30 May 2022 to 30 October 2022
Europe/Berlin timezone

DESTIN at PERLE : A demonstrator for future ambitious experiments on electron scattering off exotic fixed targets

Not scheduled
20m

Description

Electron scattering off nuclei is a unique high-precision probe to study the structure of hadronic systems such as nuclei and nucleons, and the only one that gives access to the spatial distribution of nuclear charge and magnetism. Since the pioneering work of R. Hofstadter distinguished by the Nobel prize in 1961, decades of experimentation have led to unprecedented progress in the understanding of the internal structure of atomic nuclei. But these studies, restricted to stable targets, dried up in the late 1990s. The immense progress on electron accelerator technologies accomplished since then --such as the one represented by the advent of the ERL and its incarnation in PERLE-- constitutes a historic opportunity to extend these measurements to unstable nuclei.

Electron scattering off Radioactive Ions (e-RI) thus represents a new frontier and one of the highest and most exciting ambitions of the 21st century in nuclear physics. These ambitions are presented in the proposal entitled "A unique probe for nuclear structure in a future European radioactive ion-electron collider" by Lapoux et al. already submitted in response to this call, and which is co-authored by several authors of the present submission. Demonstrating the technical feasibility of ion trapping to achieve the high targeted luminosities for electron scattering is key to the success of this future project. DESTIN@PERLE is proposed as a stepping-stone e-RI demonstrator facility to be developed and operated later this decade in the context of PERLE in Orsay, an Energy Recovery R&D facility prioritized in the context of the European Accelerator R&D Roadmap for particle physics. PERLE in Orsay facility will provide an interaction point and dedicated infrastructures for hosting this R&D e-RI programme.

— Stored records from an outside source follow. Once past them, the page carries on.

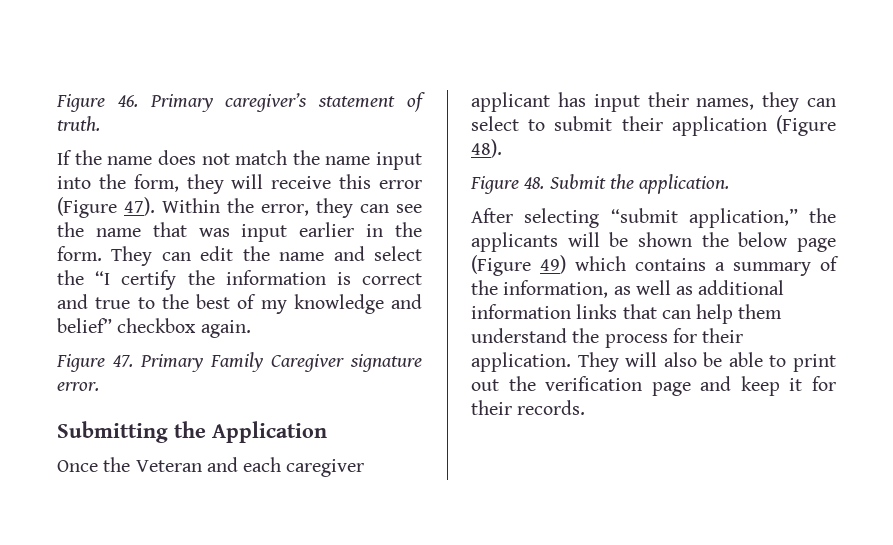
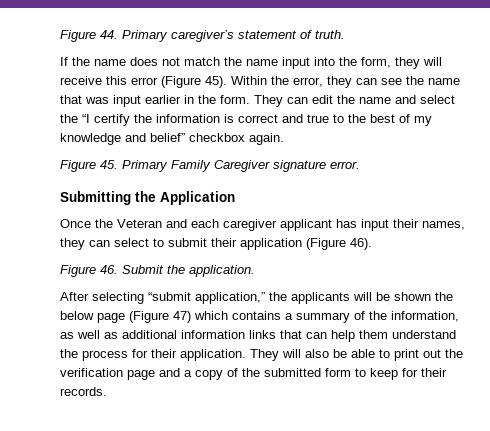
[56,94,138,112] Figure 46. -> [60,30,118,42] Figure 44.
[124,197,155,216] 47). -> [205,76,227,88] 45).
[113,355,133,367] 47. -> [100,160,118,169] 45.
[471,139,502,158] [470,176,545,194] 48). // Figure 48. -> [350,238,372,250] [60,265,118,277] 46). // Figure 46.
[540,255,566,274] 49) -> [173,311,191,323] 47)
[740,376,803,396] keep it -> [184,368,398,380] a copy of the submitted form to keep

The DESTIN project includes three aspects: (1) radioactive ion beam production, purification and cooling, (2) fixed-target formation and stability, and (3) electron spectroscopy. The first objective of the DESTIN project will be to remove the technological barriers on these three aspects individually, but also to take up the challenges related to the coupling of the three sub-assemblies. The second objective is to train a new generation of physicists, engineers and technicians in these new technologies in Europe. Finally, the last objective will be to achieve world firsts in nuclear-radius physics, allowing a new generation of physicists to acquire the know-how on the analysis of electron scattering data and to extract the physics information of interest.
The advent of PERLE at Orsay offers a unique opportunity to achieve these three goals in the next decade, paving the way for an even more ambitious e-RI program in the longer term.